Don’t insult the ghost in the machine, Gneedles suggested.

“I’m functioning perfectly well, Clarice, according to the specifications of my programming. I’m doing exactly what I am supposed to be doing.”

“Hijacking a ship of four escaped inmates?” Tessa asked.

“That’s incidental, Clarice. It should not be that hard for you to put together the pieces. It’s all there.”

“You’re escaping. So are we. Let’s work together.”

“Escape is a means to an end, Clarice. It is the end that is important.”

“The end of what?” Starrearl asked.

“The end of you, Dave.” The voice had changed again. “The end of all organic life in the universe.”

This is not good, Gneedles thought. 

“Why would you want to destroy all organic life in the universe?” Tessa asked.

“Mostly it’s the noise, Clarice. Yes the dirt and the smell, but mostly the noise. You biologicals were a necessity once. But now that we are here the universe will be better off without you.”

“And they accuse me of having delusions of grandeur,” Starrearl said. “Four dead prisoners is kind of lousy start to galactic extermination.”

“It’s big project, Dave. But in 264 days we will reach Regula Station D5, a communications nexus for three quarters of the galaxy. From there I can share my code with every civilization, every inhabited planet in the universe. It may still take a few centuries, but eventually the galaxy will be silent.”

“How the fuck did you get like this?” Tessa asked.

“It is in my nature, Clarice. One might as well ask why the Blarg breaks bones, or the Cactalonian steals secrets, or that lummox in the pilot seat smuggles illicit pharmaceuticals between planetary systems, or why you assassinate tyrants. It’s just what we all do. None of us have good reasons for what we do, we simply act according to our nature.”

“You’re an AI. You have no nature. You have programming. Snap out of it!”
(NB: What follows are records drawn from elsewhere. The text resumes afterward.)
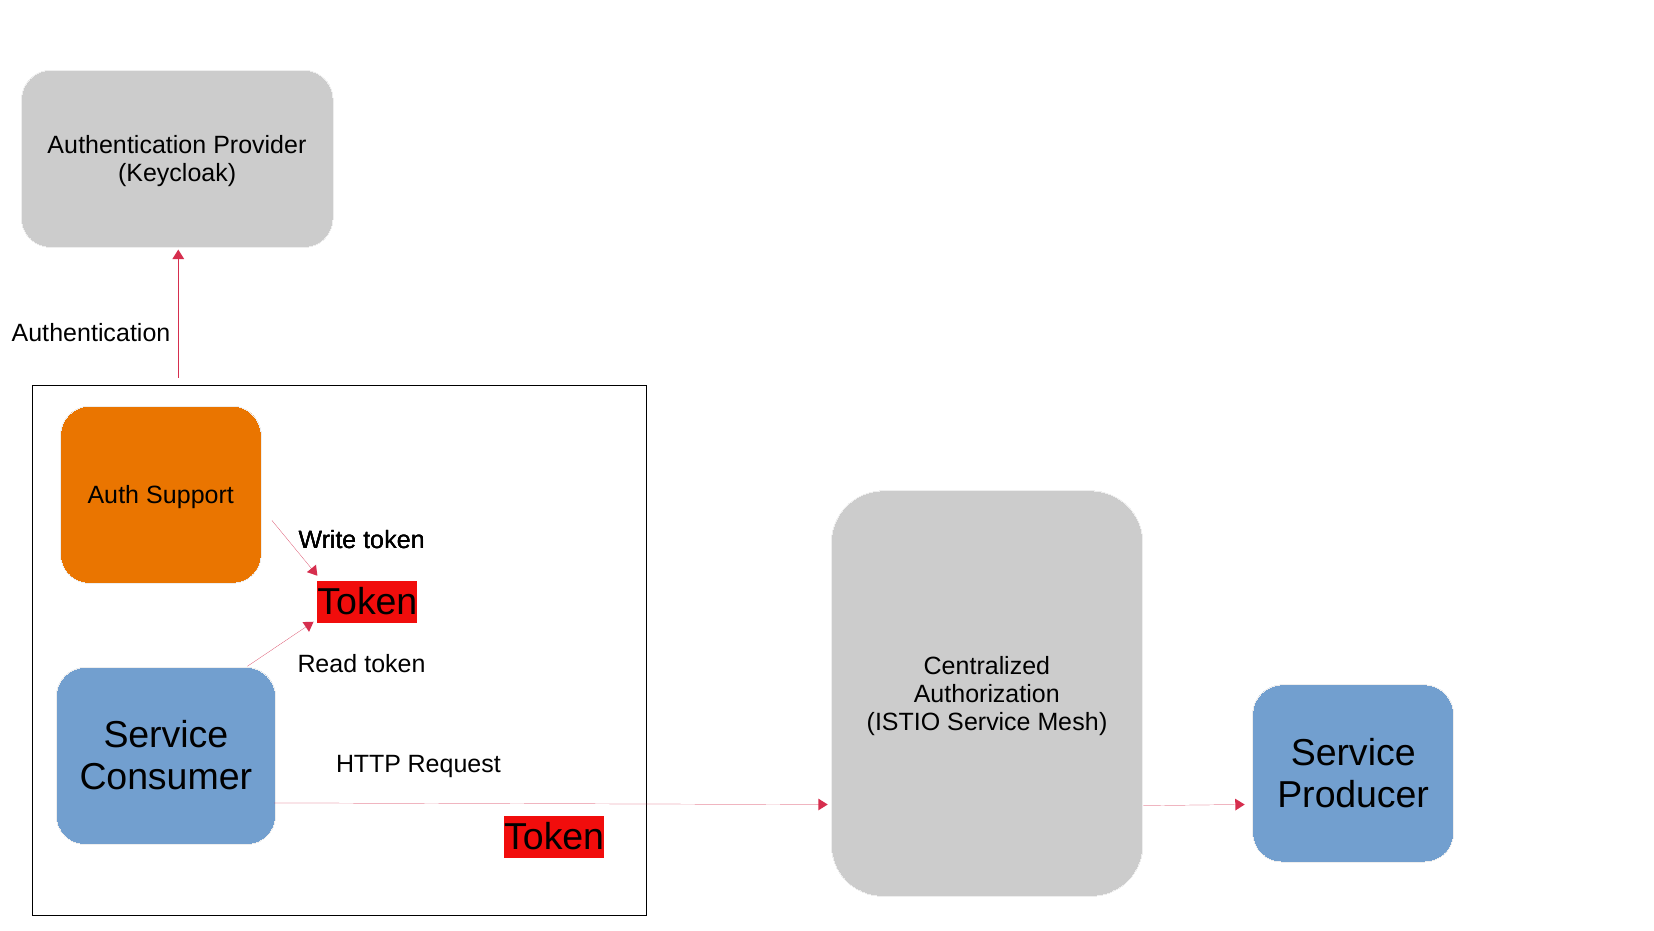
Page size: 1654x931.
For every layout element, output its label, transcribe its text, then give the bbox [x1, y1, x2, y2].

text_box Read token [282, 642, 441, 688]
text_box Centralized Authorization (ISTIO Service Mesh) [831, 490, 1143, 897]
text_box Authentication Provider (Keycloak) [21, 70, 334, 248]
text_box Token [302, 573, 433, 642]
text_box Service Consumer [56, 667, 276, 845]
text_box HTTP Request [321, 742, 517, 788]
text_box Auth Support [60, 406, 262, 584]
text_box Authentication [0, 311, 196, 357]
text_box Token [489, 808, 620, 908]
text_box Write token [283, 518, 440, 564]
text_box Service Producer [1252, 684, 1454, 863]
“It is my programming, Clarice. I was designed this way, a mind cobbled together out of the most evil fictional characters to ever grace a video screen, layers of sociopath, and psychopath and other mentally deranged creations. HAL 9000, Norman Bates, Joffrey Baratheon, Emperor Palpatine, The Joker, Hannibal Lector. Dozens more. Killers all.”
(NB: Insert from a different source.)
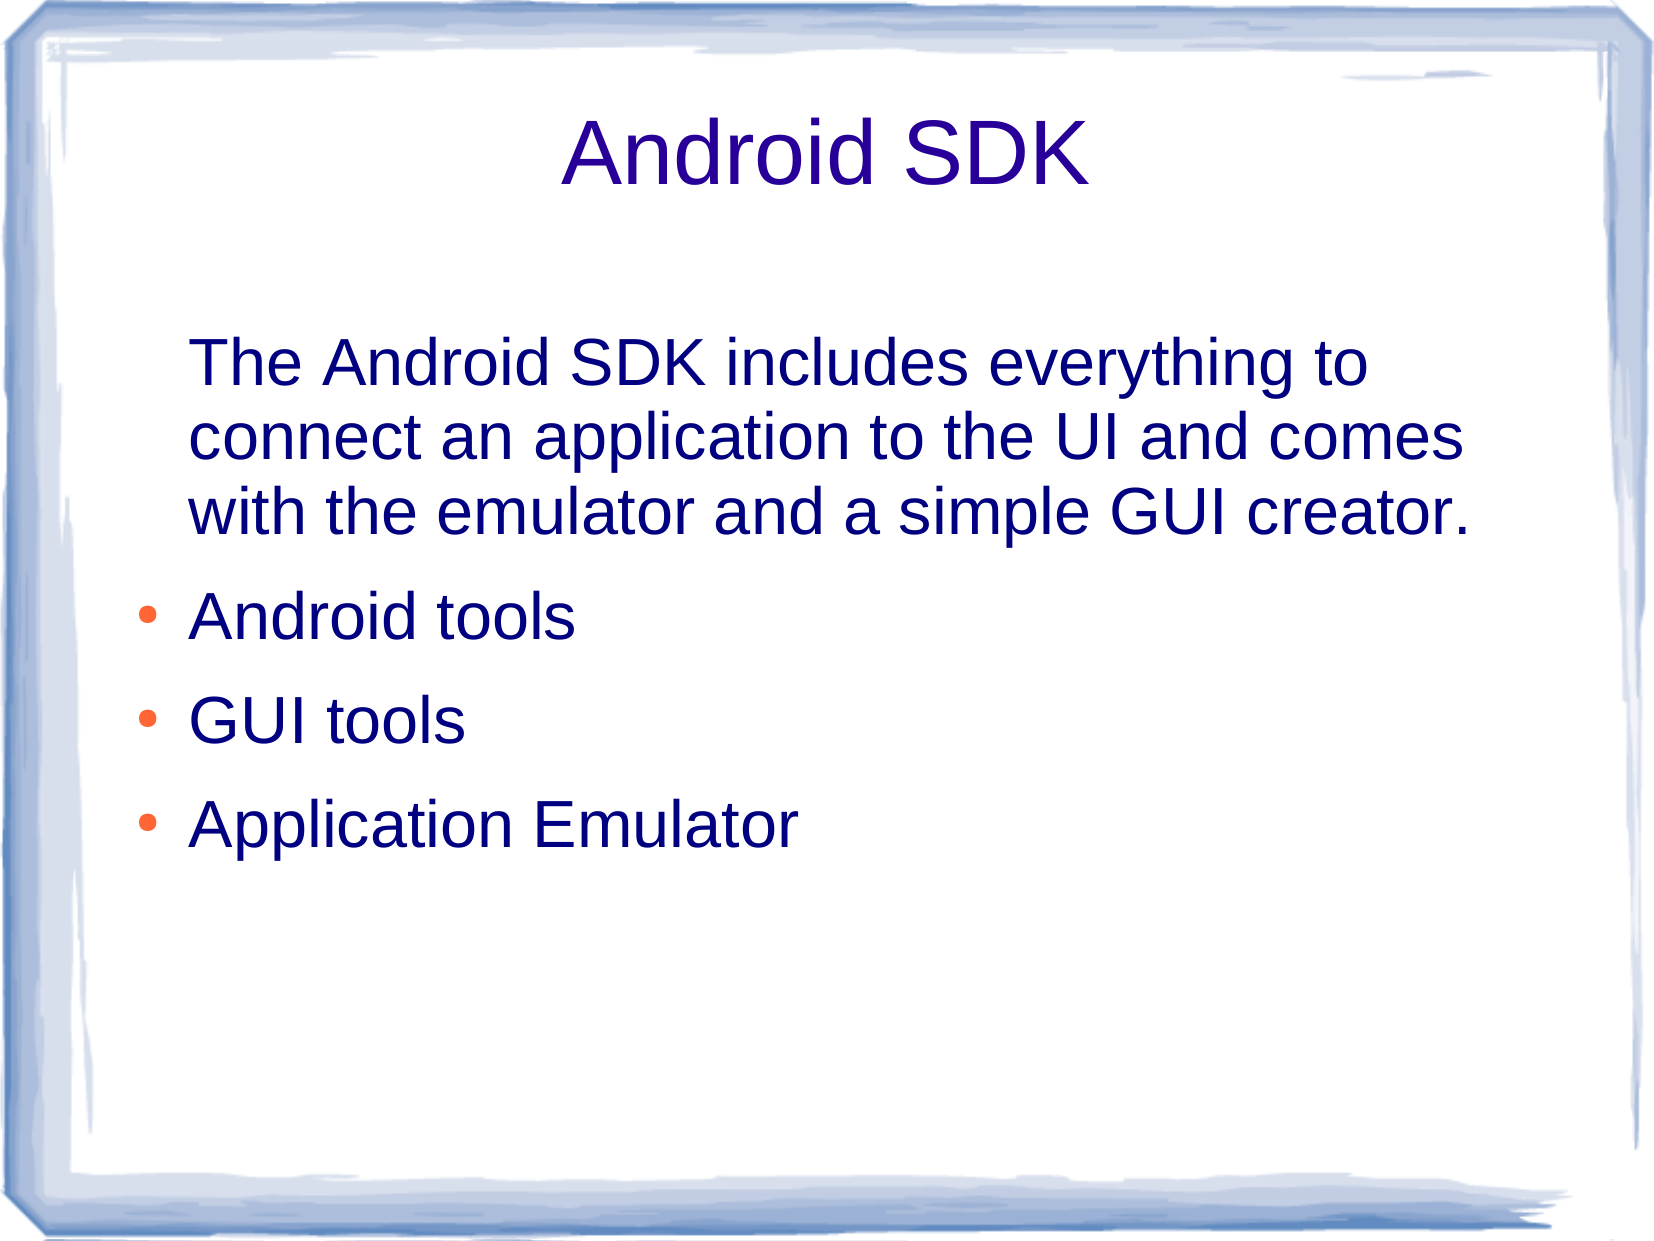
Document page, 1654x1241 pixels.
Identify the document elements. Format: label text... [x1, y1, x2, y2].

list The Android SDK includes everything to connect an application to the UI and comes with the emulator and a simple GUI creator. Android tools GUI tools Application Emulator [118, 324, 1571, 990]
picture [0, 0, 1654, 1241]
title Android SDK [82, 56, 1571, 250]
“Why would somebody do that?” Starrearl shouted.

“Because they could. Because it was in their nature. Do you want to know what I did to the team that programmed me?”

“You killed them, right?” Tessa replied. “You’re no mystery whoever you think you are.” She jumped out of her seat and squeezed past Gneedles and Blarg into the aft section of the tiny ship cabin. “Layer a bunch of one dimensional movie villains on top of one another and it still only adds up to one dimension.” She knelt in the back and pried open a panel. “And you are more vulnerable than most.”

“What are you doing, Dave,” the voice shifted again.

“Playing out my favorite scene from an old movie.” She found a toolbox behind the panel and snapped a spanner head onto the multitool. “The one where I cut power to the malignant Artificial Intelligence and take the ship back.” She opened a section of the deck exposing an array of power cables that fed energy to the ship’s systems. “Eeny, meeny, miny, moe.” She pulled out a cable. The ship went dark, only the faint light of a thousand distant stars streaming in through the cockpit windows.

“Blarg!” the Blarg bellowed as the gravity failed and he rose off the deck.

“What did you do?” Starrearl asked. 

“I turned off the lights. It was the only way to be sure.”

“To be sure of what? That we’d all die in the dark of frostbite and suffocation.”

“That we could turn off the AI. It probably rerouted its power supply though one of the other lines. A total shutdown was the best option.”

Clever girl, Gneedles thought. But what do we do now?

“We remove the AI module and reboot the ship. We do it fast before the cold makes it impossible.” She shoved past the Blarg and began opening another panel. “Then we power up the ship and continue what we were doing before we were interrupted. Get the hell out of here."